The big question about the fall flight seems to be whether relatively late moisture to the breeding grounds -- rain that fell beginning the first week of May -- will account for good duck production this summer.

The U.S. Fish and Wildlife Service in recent years has suspended its midsummer duck production survey due to a lack of funds. So production and fall flight estimates -- always somewhat sketchy -- are unavailable.

Meanwhile, it appears hunters throughout the flyway might only be allowed two bluebills (scaup) this fall, because of its declining population.

Green Lake meeting

A public input meeting on Green Lake experimental fishing regulations will be hosted by the DNR from 5 to 8:30 p.m. Aug. 25 at the Dethlef's Senior Center located at 317 Hillcrest Av. in Spicer. The meeting was previously scheduled in Willmar.

The purpose of the meeting is for the DNR to share results of a nine-year fishing regulation study on Green Lake and for citizens to provide input on future fishing regulations. Current regulations include a 24-inch maximum size limit for northern pike, which means all northern pike 24 inches and larger must be released immediately, and all bass 14 to 21 inches must be immediately returned to the water.

Those unable to attend the Willmar meeting can send written comments by Sept. 6 to Bruce Gilbertson, Spicer Area Fisheries Office, P.O. Box 457, Spicer, MN, 56288.

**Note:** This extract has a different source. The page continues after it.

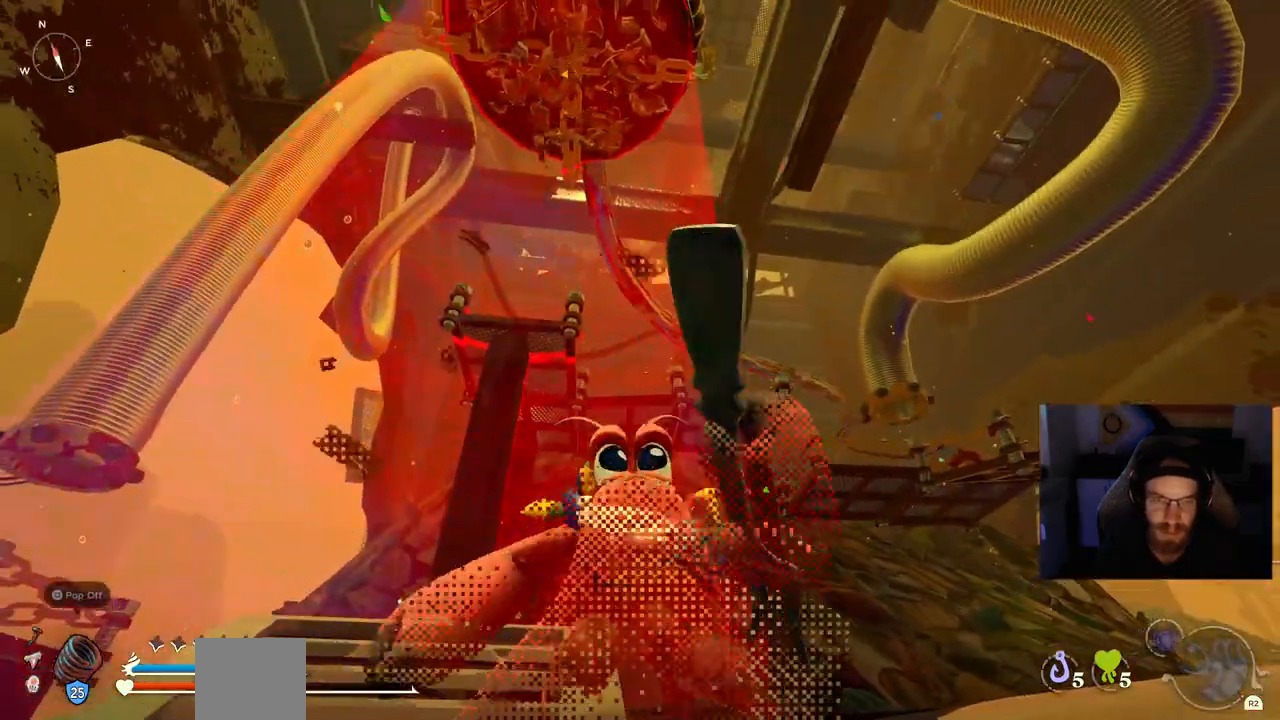
{"buttons": [], "right_stick": "center", "events": []}
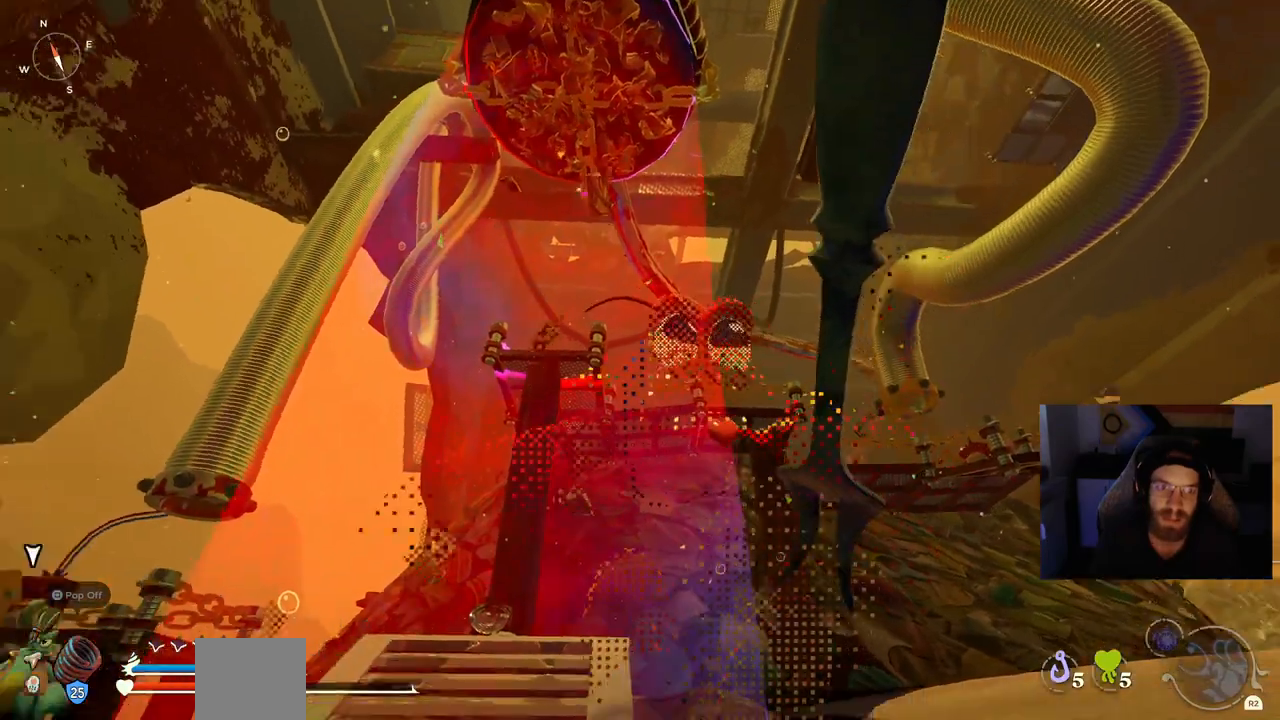
{"buttons": [], "right_stick": "center", "events": []}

Also on Aug. 25, the DNR will host an open house to discuss the Green Lake regulations from 8 a.m. to 4:30 p.m. in the second floor conference room at the DNR Central Office at 500 Lafayette Road in St. Paul.

Dennis Anderson is at [email protected].


----------



## Sasha and Abby (May 11, 2004)

Ducks will only move if they have to from pressure or to find food. Southern states can ***** and whine all they want, but if there is not enough very cold weather for an extended amount of time, the birds will not move. They don't just migrate for the hell of it. There has to be some catalyst.

Just because there is plenty of food, open water and little pressure up North, does not warrent restricting the season in the Southern states.

I believe the experts. If they say there are enough birds to warrent a liberal season, that suits me. If they say we need to cut back, I can do that too.

Just because the limit may be six birds, does not mean that YOU have to kill that number. You may practice restraint and set YOUR personal limit to whatever number YOU are comfortable with.


----------



## recker (Oct 12, 2003)

I dont care what they say i know some dnr guys and they will speak to me off the record and they say that is all bs just for making money from stamps etc. I dont have to shot six ducks nor do you and i wont but most people will because they dont know any better. That is the problem. It has become a total game of politics these days controlled by the southern states who want to shot as many ducks as possible.Not all people in southern states but they have the politicions by the throat. One day there wont be any ducks to shot.


----------



## Sasha and Abby (May 11, 2004)

I have always heard that you should never argue with an idiot. They will drag you down to their level and then beat you with experience... :lol:

There are plenty of birds. Maybe not where you scouted, but the Northern states that I hunted had plenty. It does require a lot of scouting and miles upon miles of truck time.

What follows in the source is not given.